Pork shoulder

Discussion in 'Meat Selection and Processing' started by c farmer, Jul 9, 2013.

  1. c farmer

    c farmer Smoking Guru Staff Member Moderator OTBS Member SMF Premier Member

    Is there a thread on here on how to cut the shoulder into the butt and picnic. ( I cant find one )

    Butts are 2.99 a lb and whole shoulders are 1.99 a lb.
     
    Last edited: Jul 9, 2013
  2. c farmer

    c farmer Smoking Guru Staff Member Moderator OTBS Member SMF Premier Member

    No one knows?
     
  3. hambone1950

    hambone1950 Master of the Pit Group Lead

    I bet if you look on you tube , you will find a film of that....meat cutters are always showing off their skills on YouTube . Me personally I have no clue. Good luck.:sausage:
     
    Last edited: Jul 10, 2013
  4. c farmer

    c farmer Smoking Guru Staff Member Moderator OTBS Member SMF Premier Member

    I forget about u tube.  I will look there.
     
  5. c farmer

    c farmer Smoking Guru Staff Member Moderator OTBS Member SMF Premier Member

    After doing some research I think I will smoke the whole thing.  
     
  6. C farmer, if the goal is smoking, learn from my mistake.. smoke it whole.  lol   More likely to dry out as two smaller pieces.  I found that out the hard way in the beginning.
     
    c farmer likes this.
  7. hambone1950

    hambone1950 Master of the Pit Group Lead

    well there you go. I was gonna say smoke it whole , but I didn't want to discourage you from learning how to butcher a hog .[​IMG]
     
  8. I'm going to say cut it in half. but i need more info. How much does it weigh? what are you going to do with it? how are you planning on cooking it?

    Happy smoken.

    David
     
  9. c farmer

    c farmer Smoking Guru Staff Member Moderator OTBS Member SMF Premier Member

    I want to pull it and I think it was around 15 lb. Smoking in the mes.
     
  10. c farmer

    c farmer Smoking Guru Staff Member Moderator OTBS Member SMF Premier Member

    I have butchered many hogs and beef just not the cutting part. Lol

    Grandpap did that job and I never learned it before he got bad.
     
  11. fwismoker

    fwismoker Master of the Pit

    That's a big hunk of meat! What temp you goin at?
     
  12. CUT IT IN HALF! I don't care where the half line is. Use a knife to cut to the bone. Then a hacksaw with a new blade if you have to. You do not want to cook that in one piece!

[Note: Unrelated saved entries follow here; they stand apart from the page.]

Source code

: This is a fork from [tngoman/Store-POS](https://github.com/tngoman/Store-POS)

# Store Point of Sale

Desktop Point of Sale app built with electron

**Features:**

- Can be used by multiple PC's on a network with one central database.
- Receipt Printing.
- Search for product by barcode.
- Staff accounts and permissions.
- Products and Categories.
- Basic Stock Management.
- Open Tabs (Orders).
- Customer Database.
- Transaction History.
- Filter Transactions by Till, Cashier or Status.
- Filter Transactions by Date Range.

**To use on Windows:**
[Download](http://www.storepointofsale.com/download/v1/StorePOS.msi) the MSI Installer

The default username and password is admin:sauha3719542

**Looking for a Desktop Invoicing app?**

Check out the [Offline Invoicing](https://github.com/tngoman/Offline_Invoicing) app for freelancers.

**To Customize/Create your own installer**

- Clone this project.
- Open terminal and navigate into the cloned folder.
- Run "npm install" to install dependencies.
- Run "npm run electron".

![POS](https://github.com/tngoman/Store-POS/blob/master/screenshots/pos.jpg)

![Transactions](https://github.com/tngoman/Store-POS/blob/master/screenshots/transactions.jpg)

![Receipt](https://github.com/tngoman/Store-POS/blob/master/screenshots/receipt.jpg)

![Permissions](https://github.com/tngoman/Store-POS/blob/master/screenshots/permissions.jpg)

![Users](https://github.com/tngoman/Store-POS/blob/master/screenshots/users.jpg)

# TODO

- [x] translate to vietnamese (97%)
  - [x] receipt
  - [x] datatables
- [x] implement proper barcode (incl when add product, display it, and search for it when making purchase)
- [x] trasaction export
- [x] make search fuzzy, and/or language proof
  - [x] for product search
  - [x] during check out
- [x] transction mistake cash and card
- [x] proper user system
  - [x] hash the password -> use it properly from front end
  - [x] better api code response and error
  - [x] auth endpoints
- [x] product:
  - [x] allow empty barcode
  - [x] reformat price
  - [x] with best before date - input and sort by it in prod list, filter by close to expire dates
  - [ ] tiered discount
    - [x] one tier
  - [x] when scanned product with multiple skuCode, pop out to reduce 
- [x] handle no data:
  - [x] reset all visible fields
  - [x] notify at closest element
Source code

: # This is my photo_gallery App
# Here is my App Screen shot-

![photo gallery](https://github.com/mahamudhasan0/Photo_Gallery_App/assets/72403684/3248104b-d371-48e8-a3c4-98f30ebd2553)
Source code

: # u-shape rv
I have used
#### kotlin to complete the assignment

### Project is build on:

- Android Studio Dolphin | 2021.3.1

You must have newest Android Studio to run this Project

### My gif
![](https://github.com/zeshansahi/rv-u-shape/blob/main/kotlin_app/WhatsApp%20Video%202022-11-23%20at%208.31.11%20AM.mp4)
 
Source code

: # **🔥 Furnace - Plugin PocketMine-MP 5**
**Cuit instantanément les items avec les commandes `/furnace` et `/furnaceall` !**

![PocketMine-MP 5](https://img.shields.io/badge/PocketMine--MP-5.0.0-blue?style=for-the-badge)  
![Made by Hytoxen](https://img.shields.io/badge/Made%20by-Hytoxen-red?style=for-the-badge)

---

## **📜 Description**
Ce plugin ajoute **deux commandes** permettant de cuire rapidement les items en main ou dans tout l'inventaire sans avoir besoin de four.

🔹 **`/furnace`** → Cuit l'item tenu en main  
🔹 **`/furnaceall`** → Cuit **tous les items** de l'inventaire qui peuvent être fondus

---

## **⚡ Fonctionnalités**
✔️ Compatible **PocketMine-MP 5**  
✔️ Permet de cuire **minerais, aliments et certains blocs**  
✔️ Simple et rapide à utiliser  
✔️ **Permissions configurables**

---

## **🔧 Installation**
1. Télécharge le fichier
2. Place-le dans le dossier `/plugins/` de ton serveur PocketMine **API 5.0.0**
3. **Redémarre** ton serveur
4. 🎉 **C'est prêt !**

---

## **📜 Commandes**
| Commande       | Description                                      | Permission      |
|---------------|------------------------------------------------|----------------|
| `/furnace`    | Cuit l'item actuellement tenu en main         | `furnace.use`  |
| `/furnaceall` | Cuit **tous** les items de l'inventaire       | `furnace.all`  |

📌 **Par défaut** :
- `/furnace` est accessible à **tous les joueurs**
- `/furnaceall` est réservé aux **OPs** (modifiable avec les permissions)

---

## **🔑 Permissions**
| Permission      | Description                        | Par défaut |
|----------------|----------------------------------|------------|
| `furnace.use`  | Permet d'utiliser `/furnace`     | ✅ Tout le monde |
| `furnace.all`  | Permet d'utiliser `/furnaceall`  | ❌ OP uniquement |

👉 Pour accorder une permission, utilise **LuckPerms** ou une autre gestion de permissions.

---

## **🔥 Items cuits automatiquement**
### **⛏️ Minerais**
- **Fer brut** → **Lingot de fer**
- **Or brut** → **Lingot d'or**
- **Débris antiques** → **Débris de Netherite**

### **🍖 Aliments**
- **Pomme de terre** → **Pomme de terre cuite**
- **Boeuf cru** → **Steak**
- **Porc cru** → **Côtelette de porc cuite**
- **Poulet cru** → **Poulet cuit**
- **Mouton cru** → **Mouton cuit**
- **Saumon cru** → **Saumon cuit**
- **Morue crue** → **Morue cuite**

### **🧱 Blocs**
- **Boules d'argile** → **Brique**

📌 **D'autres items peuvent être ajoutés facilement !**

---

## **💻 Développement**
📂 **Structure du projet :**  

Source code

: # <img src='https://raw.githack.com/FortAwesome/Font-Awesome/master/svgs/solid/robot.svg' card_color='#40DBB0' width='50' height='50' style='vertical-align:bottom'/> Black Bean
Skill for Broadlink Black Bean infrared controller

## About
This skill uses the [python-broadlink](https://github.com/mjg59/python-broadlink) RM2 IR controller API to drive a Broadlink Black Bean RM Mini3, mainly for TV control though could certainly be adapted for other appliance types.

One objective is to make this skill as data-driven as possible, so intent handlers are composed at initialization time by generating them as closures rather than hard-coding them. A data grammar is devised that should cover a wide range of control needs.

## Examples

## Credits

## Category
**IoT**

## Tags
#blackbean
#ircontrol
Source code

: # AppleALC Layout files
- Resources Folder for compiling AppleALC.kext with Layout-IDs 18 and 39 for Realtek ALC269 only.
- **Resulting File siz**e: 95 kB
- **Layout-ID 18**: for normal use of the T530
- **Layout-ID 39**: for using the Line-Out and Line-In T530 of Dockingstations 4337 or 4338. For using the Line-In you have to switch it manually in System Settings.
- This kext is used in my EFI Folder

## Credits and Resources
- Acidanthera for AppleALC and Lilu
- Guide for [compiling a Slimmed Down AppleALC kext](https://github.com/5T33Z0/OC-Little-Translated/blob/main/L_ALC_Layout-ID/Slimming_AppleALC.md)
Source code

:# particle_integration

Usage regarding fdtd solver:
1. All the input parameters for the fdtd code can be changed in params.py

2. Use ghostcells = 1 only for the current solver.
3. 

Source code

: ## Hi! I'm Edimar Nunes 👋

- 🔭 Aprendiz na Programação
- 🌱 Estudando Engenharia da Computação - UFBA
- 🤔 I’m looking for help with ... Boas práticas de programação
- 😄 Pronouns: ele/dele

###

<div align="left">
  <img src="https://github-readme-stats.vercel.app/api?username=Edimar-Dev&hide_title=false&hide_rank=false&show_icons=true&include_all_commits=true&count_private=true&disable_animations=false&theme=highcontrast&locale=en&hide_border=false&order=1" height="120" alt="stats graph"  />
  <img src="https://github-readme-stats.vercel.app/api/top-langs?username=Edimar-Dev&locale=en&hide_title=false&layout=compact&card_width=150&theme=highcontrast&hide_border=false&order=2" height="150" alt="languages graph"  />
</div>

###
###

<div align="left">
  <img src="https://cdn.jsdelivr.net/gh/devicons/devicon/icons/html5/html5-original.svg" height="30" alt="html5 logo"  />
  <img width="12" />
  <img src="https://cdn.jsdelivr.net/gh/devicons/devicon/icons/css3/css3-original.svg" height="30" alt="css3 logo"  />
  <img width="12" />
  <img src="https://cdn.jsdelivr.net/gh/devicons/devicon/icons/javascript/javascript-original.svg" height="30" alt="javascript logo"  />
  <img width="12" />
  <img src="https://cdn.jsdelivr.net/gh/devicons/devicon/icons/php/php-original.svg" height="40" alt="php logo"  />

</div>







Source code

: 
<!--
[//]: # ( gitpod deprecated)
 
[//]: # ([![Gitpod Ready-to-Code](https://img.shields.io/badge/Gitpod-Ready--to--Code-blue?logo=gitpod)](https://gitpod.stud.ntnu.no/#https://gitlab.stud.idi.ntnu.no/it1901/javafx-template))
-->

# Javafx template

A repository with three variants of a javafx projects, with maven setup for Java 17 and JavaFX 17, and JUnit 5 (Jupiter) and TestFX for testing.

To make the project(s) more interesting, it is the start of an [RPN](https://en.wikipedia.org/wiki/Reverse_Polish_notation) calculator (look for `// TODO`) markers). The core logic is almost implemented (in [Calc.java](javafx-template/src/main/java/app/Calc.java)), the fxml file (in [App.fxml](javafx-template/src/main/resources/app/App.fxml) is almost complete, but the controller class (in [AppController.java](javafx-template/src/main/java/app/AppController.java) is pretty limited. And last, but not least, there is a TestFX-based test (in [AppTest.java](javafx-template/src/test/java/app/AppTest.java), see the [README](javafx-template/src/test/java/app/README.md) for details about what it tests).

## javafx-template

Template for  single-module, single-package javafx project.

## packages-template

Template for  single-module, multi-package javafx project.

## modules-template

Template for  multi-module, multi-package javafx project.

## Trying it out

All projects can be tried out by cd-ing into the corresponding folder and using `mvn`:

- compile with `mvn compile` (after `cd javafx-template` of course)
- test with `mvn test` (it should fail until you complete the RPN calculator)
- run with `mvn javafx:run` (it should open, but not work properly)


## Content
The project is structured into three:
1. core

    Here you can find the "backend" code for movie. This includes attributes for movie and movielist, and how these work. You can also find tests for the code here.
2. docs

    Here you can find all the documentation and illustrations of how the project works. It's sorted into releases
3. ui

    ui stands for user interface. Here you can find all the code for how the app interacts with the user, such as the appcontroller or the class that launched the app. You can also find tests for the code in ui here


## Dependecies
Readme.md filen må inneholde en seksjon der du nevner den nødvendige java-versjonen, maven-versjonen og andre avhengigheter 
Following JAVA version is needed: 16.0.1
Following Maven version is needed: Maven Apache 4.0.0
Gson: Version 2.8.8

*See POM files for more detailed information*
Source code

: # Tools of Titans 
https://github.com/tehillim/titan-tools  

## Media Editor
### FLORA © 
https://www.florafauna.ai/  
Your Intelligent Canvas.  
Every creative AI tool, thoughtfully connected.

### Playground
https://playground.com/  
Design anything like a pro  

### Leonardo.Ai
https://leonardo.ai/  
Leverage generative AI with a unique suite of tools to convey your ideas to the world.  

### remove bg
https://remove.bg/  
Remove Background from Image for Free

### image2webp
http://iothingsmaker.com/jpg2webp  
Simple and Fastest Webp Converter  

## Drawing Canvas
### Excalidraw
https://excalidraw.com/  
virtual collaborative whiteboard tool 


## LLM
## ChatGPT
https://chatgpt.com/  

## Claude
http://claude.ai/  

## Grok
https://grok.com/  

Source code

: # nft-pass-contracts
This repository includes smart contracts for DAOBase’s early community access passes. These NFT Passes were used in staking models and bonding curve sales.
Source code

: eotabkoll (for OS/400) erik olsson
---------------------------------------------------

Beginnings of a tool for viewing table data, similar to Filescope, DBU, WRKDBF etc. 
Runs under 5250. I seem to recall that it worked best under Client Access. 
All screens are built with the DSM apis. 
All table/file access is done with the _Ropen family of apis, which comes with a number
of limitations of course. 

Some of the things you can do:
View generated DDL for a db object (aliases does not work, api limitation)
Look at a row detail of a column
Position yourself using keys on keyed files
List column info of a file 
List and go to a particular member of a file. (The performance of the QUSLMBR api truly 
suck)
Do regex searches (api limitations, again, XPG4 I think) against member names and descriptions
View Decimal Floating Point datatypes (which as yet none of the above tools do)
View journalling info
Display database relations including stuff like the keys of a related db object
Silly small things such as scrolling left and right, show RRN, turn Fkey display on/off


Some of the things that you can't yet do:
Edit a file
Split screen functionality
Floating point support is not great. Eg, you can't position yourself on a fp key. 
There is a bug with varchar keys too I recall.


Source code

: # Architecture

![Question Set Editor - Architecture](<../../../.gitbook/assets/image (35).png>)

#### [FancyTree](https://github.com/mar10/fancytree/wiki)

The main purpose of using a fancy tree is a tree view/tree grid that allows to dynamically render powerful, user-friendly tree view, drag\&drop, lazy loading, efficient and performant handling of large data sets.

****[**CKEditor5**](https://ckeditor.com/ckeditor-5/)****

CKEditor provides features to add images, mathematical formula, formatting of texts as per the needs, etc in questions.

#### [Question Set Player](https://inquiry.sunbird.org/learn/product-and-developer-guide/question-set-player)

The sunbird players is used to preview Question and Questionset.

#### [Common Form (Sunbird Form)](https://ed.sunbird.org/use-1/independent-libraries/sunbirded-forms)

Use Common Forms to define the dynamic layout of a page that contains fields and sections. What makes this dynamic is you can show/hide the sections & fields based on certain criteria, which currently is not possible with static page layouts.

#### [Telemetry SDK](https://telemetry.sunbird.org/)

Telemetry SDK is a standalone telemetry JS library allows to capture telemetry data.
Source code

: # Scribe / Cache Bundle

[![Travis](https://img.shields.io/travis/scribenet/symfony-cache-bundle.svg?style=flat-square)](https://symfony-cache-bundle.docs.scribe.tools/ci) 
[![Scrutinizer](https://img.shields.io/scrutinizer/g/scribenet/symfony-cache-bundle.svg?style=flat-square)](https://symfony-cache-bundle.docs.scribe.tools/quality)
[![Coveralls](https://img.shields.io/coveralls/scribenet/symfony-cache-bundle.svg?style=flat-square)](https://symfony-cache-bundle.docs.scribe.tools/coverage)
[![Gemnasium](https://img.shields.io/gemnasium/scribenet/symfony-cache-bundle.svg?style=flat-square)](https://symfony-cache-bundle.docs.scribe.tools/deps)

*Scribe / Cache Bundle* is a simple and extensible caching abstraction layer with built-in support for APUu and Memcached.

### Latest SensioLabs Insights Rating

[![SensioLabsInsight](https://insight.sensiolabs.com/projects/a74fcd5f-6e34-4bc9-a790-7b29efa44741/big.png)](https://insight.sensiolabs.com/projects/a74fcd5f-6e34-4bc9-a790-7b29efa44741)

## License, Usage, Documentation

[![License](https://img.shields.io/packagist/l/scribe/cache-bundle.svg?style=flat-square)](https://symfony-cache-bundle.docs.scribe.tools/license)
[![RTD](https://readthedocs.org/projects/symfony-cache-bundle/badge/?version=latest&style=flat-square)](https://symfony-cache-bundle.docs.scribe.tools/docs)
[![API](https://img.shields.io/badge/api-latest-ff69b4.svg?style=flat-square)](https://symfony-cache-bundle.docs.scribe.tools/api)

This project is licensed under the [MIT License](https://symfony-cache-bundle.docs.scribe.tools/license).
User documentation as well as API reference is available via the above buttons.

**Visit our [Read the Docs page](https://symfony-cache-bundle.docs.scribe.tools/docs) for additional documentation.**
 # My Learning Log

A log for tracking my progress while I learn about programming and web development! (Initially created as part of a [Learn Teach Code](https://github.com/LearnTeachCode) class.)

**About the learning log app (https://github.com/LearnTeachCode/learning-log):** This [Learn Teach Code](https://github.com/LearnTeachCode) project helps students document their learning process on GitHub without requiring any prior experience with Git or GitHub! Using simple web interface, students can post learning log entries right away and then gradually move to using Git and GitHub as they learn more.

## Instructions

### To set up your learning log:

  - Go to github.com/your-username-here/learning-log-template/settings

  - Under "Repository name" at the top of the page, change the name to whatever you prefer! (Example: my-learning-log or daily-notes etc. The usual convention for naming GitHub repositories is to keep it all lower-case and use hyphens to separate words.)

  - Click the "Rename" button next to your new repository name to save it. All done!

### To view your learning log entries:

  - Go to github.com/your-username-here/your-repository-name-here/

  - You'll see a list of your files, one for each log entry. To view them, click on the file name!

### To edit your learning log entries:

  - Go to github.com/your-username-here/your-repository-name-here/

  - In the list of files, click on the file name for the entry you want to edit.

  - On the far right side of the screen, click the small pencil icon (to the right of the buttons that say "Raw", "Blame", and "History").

    OH did i mention CUT IT IN HALF?

    Happy smoken.

    David
     
  13. c farmer

    c farmer Smoking Guru Staff Member Moderator OTBS Member SMF Premier Member

    Not sure? 250?
     
  14. c farmer

    c farmer Smoking Guru Staff Member Moderator OTBS Member SMF Premier Member

    Ok 1 vote to cut in half.

    I have never done pp before
     
  15. fwismoker

    fwismoker Master of the Pit

    Ok I have 2-cents to throw in of you want
     
  16. c farmer

    c farmer Smoking Guru Staff Member Moderator OTBS Member SMF Premier Member

    Let's here it fwi
     
  17. fwismoker

    fwismoker Master of the Pit

    Ok..I'd probably cut it in half if only to get more bark.
    That said if you didn't want to cut it in half I'd hesitate to go that big in your MES.

    Again if you didn't cut it off feel better cooking it your drum since its close to being done.It'll take a lot of energy to cook that bad boy.
     
  18. c farmer

    c farmer Smoking Guru Staff Member Moderator OTBS Member SMF Premier Member

    Would it cook better or quicker in half.
     
  19. fwismoker

    fwismoker Master of the Pit

    Either way it's faster to cut it in half.
     
  20. c farmer

    c farmer Smoking Guru Staff Member Moderator OTBS Member SMF Premier Member

    Could I cut in half and freeze 1 half for later? Would it effect the meat any?